Exercise goal: Reproduce every entry below word for word, leaving out the pictures.

Extracted information:
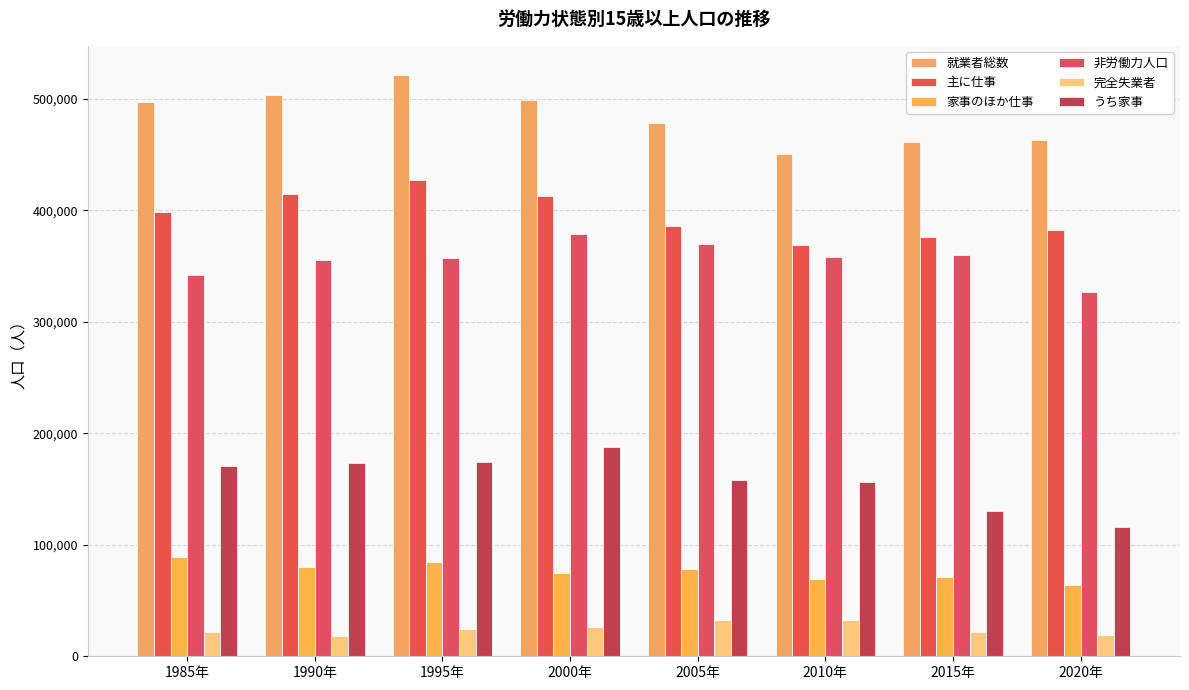

Does the chart contain any negative values?

No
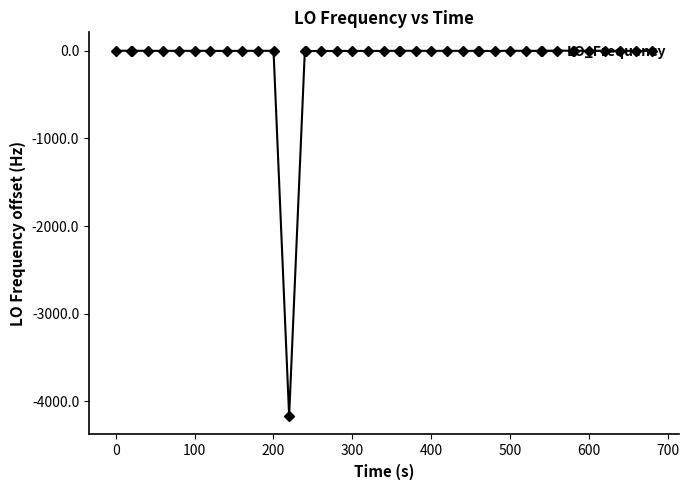

What is the difference between the maximum and minimum values?

4174.8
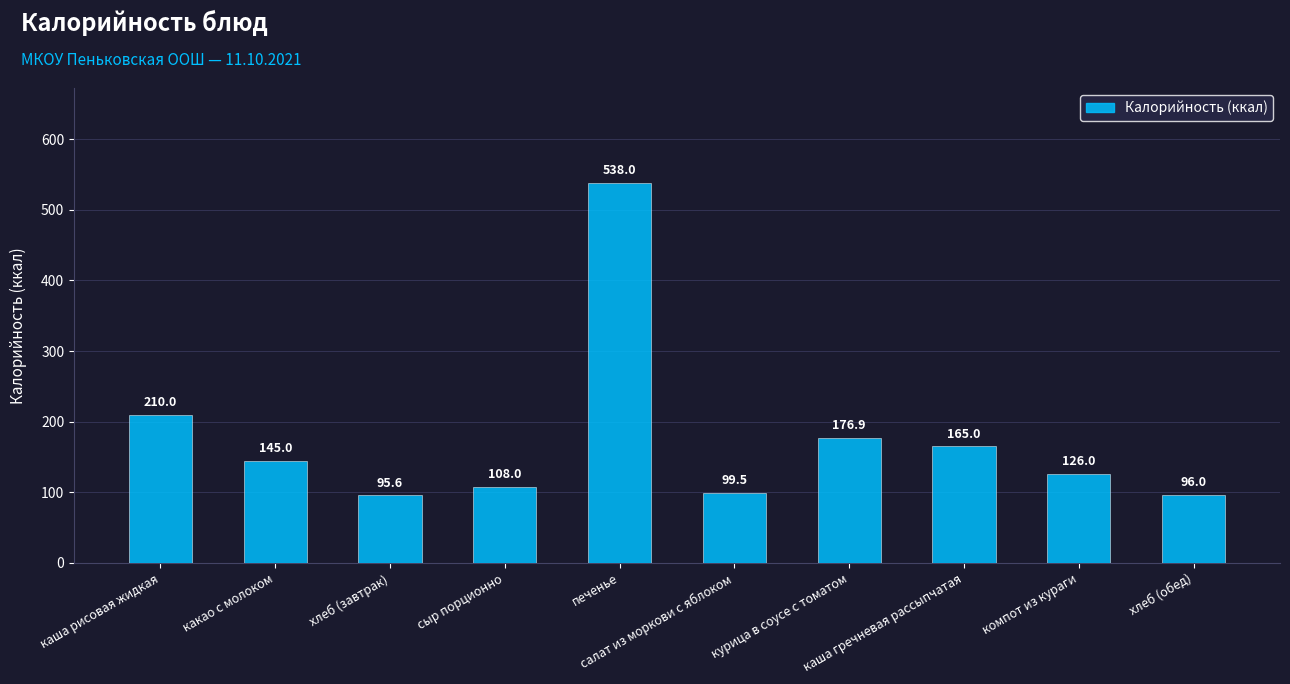

Are the bars grouped side by side (vs. stacked)?

No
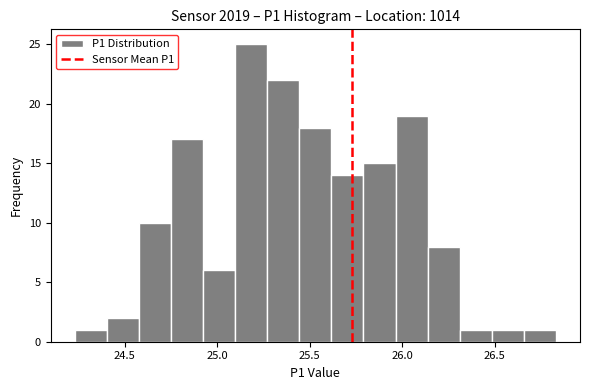

Read against the x-axis, roughly where is the centre of the tallest bar?

25.20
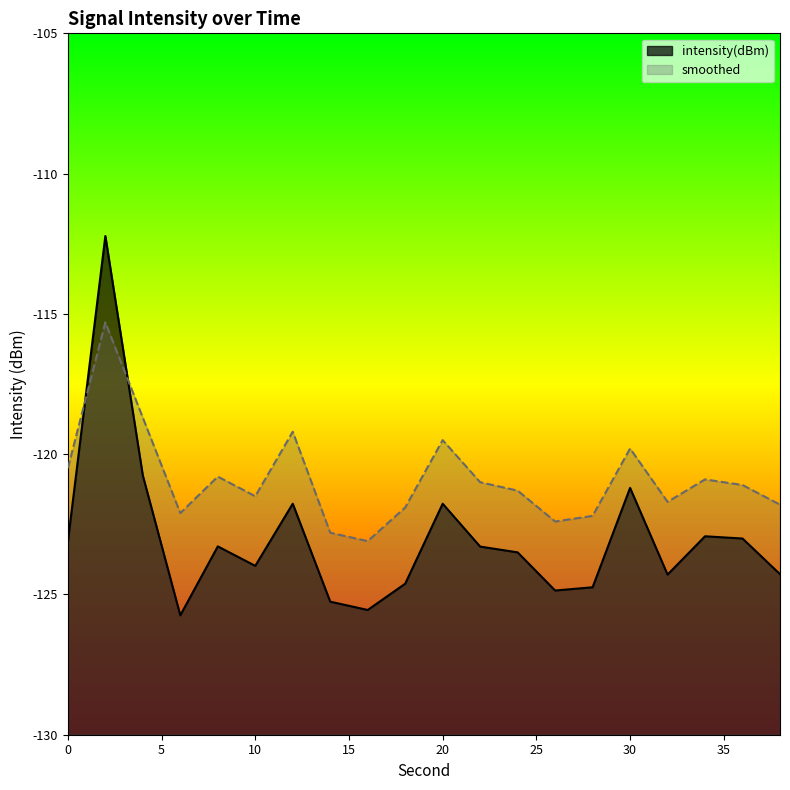

What is the difference between the maximum and second lowest values in the intensity(dBm) series?

13.3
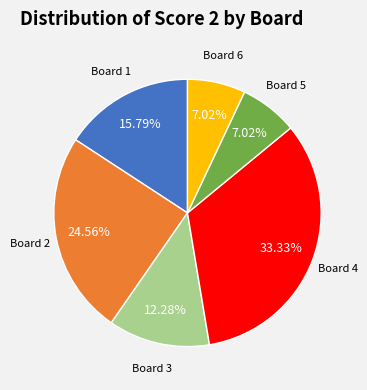

Is there any slice that represents more than half of the pie?

No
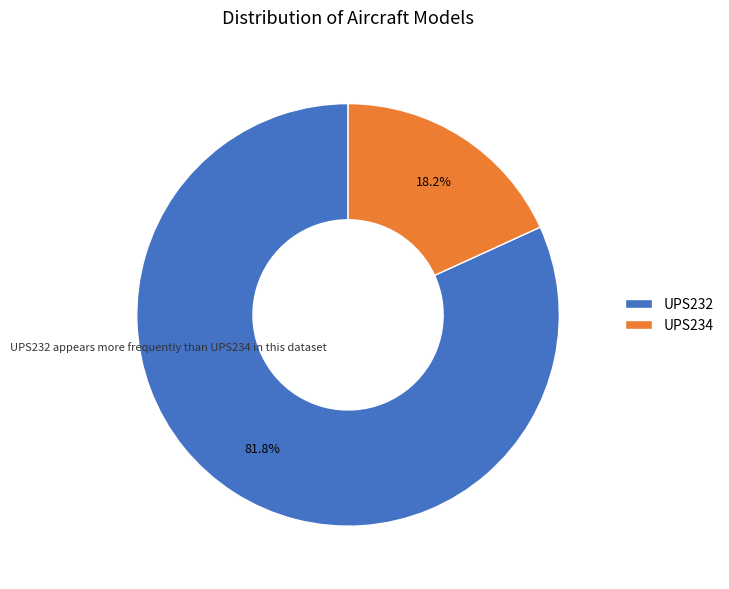

Which slice is the largest?

UPS232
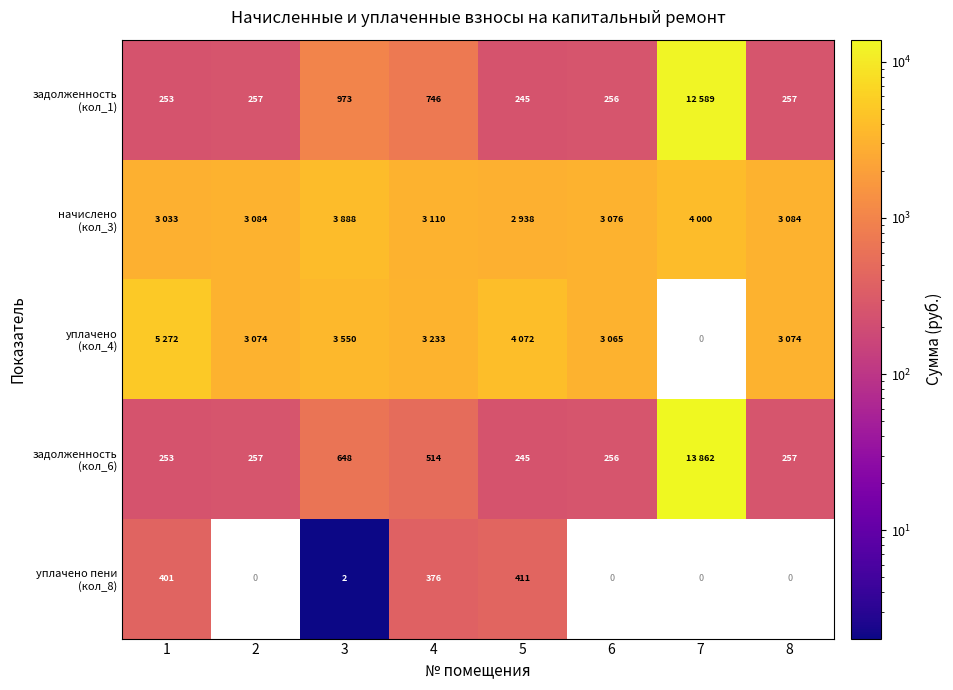

At which category is the sum across all series the highest?

1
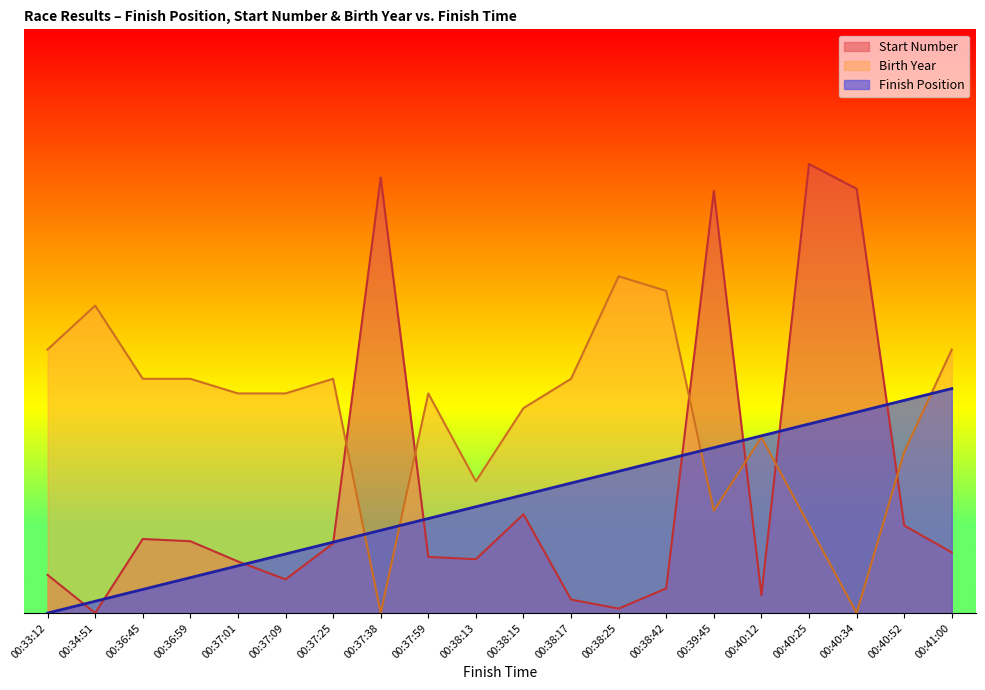

Where do Start Number and Birth Year first cross each other?

00:37:25 and 00:37:38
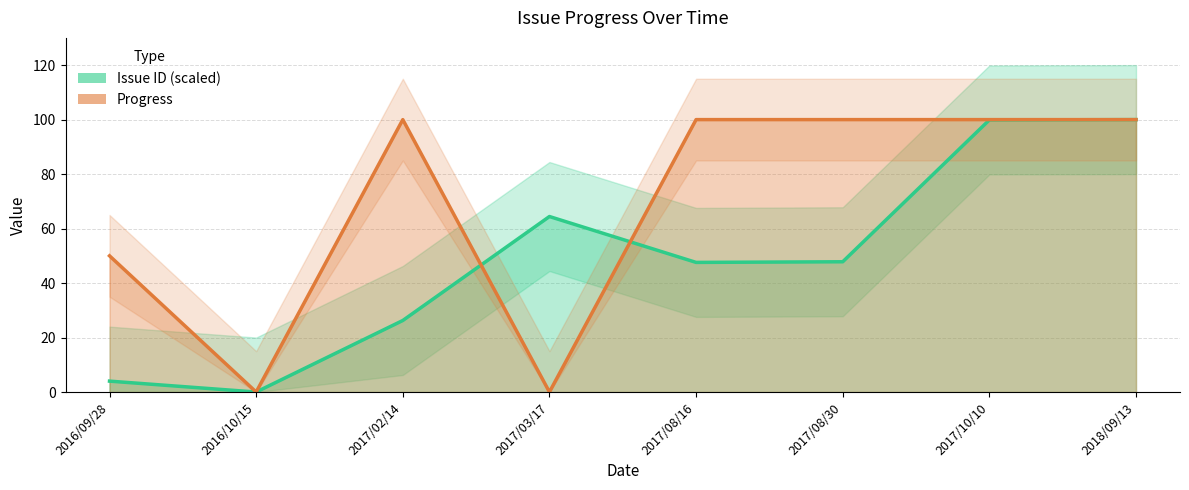

What is the difference between the Issue ID (scaled) values at 2017/02/14 and 2016/09/28?

22.3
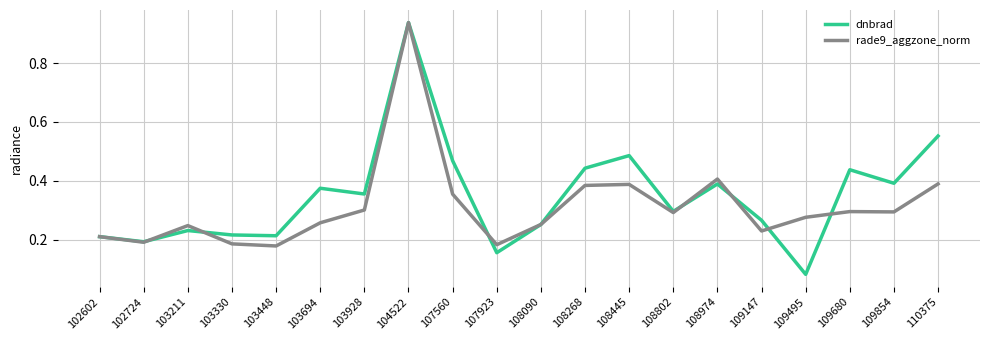

Which series ends up on top after the final intersection of dnbrad and rade9_aggzone_norm?

dnbrad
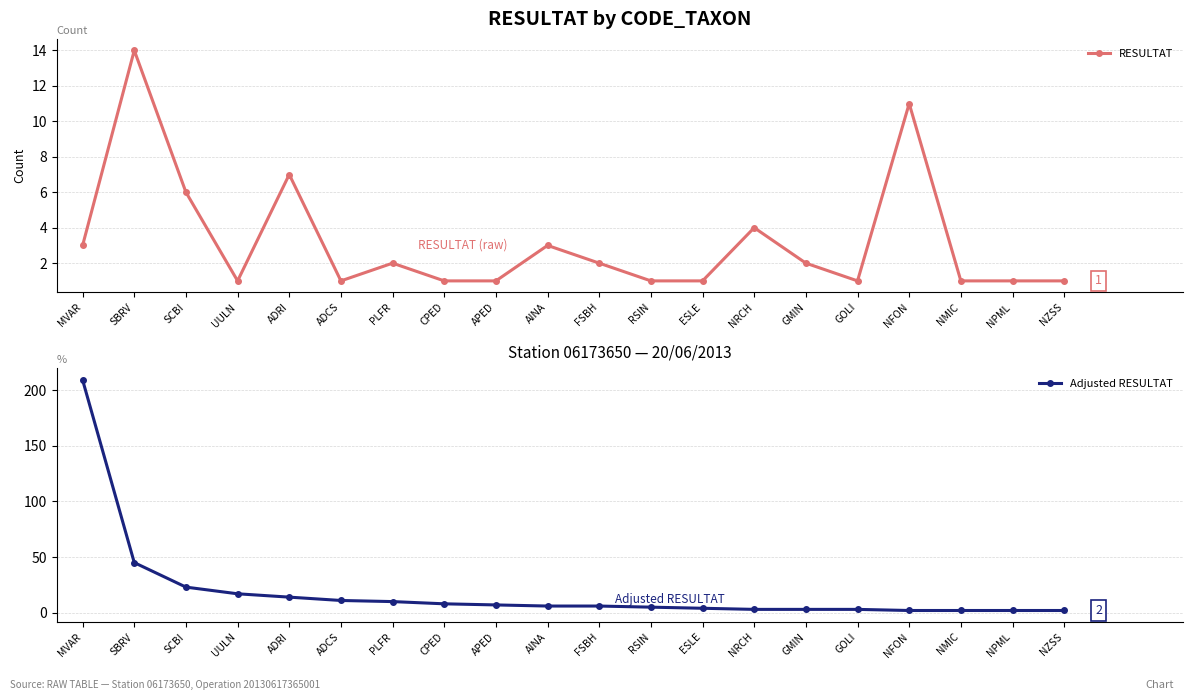

Rank the series by their maximum value, from lowest to highest.

RESULTAT, Adjusted RESULTAT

Solution to the exercise:
Does the chart contain any negative values?

No

What is the difference between the maximum and minimum values?

4174.8

Are the bars grouped side by side (vs. stacked)?

No

Read against the x-axis, roughly where is the centre of the tallest bar?

25.20

What is the difference between the maximum and second lowest values in the intensity(dBm) series?

13.3

Is there any slice that represents more than half of the pie?

No

Which slice is the largest?

UPS232

At which category is the sum across all series the highest?

1

Where do Start Number and Birth Year first cross each other?

00:37:25 and 00:37:38

What is the difference between the Issue ID (scaled) values at 2017/02/14 and 2016/09/28?

22.3

Which series ends up on top after the final intersection of dnbrad and rade9_aggzone_norm?

dnbrad

Rank the series by their maximum value, from lowest to highest.

RESULTAT, Adjusted RESULTAT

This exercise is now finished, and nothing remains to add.